Dustin works with a wide net of large producers throughout the Midwest. His analytical market approach and objective hedge strategy development is specific to the needs of every individual.
EHedger Afternoon Grain Commentary 6/26/12
Jun 26, 2012
Corn continued its rally this time closing 15 cents higher in July and 30 cents higher in December. Soybeans did not hold the same strength and closed the day down 12 ¼ cents in the November contract. Wheat closed 4 ¾ higher.
Weather and declining crop conditions are still the major driving factors for today’s market action. After the close yesterday corn’s good-excellent rating fell by 7 percent! We are obviously seeing declining conditions from the dry weather but the midday forecast did offer some additional rains in the forecast for Sunday into Tuesday. The lower Midwest is also expected to see slight increases to the rain event expected July 3rd – 5th. No major updates or changes were expected for tropical storm Debbie on the Midday.

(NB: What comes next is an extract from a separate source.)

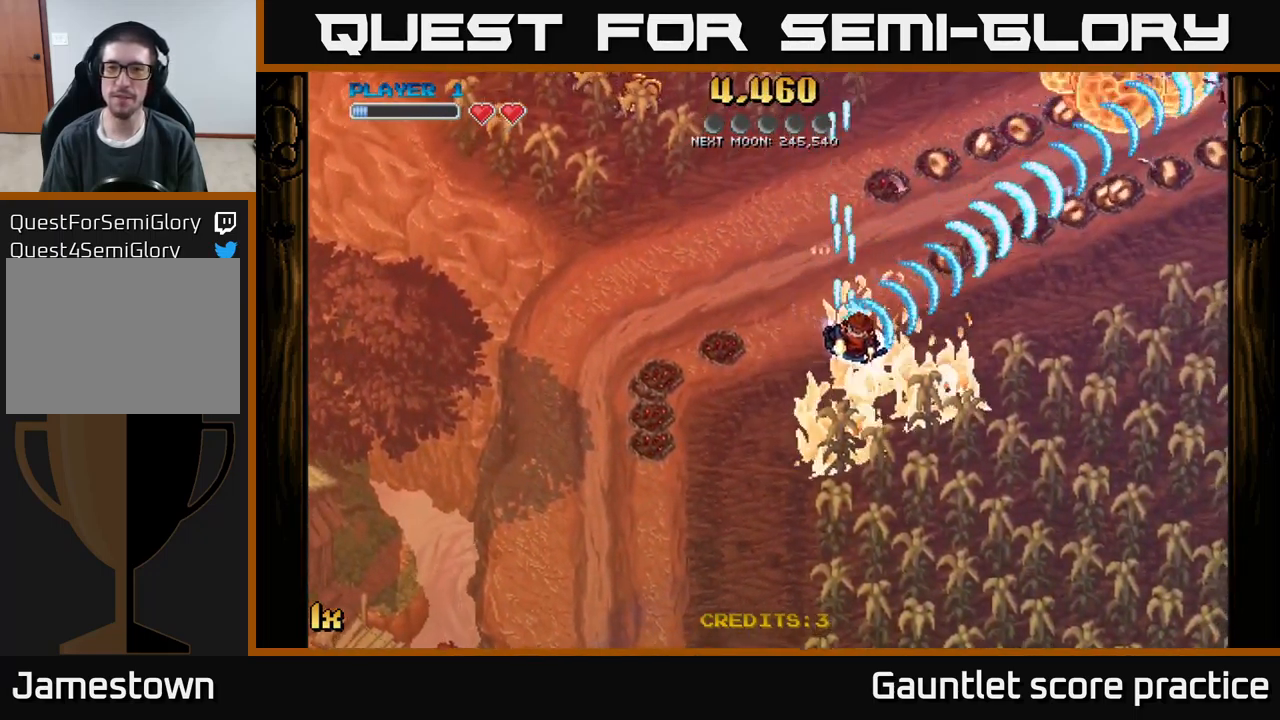
{"buttons": ["A", "X"], "left_stick": "up-right", "events": [[83, "left_stick", "up-left"], [116, "X", "down"], [250, "X", "up"], [433, "left_stick", "up-right"], [500, "X", "down"]]}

So why was corn up 30 while beans had double digit losses? Many traders are concerned with the difference in crop stages for these weather risks, but a lot of it could be repositioning ahead of the reports on Friday. We know that the "managed money" is massively long soybeans. While their position shows them net long corn, it is a significantly smaller position when compared to the beans. This massive move in the corn/bean ratio over the last couple of days could be as simple as the funds repositioning by purchasing corn and selling beans. I have indicated this move in the ratio in the chart below. We are now back to a ratio of 2.26 to 1 which is almost to the 200 day moving average. We won’t know exactly what the funds have done until we get the next Commitment of Traders report on Friday afternoon.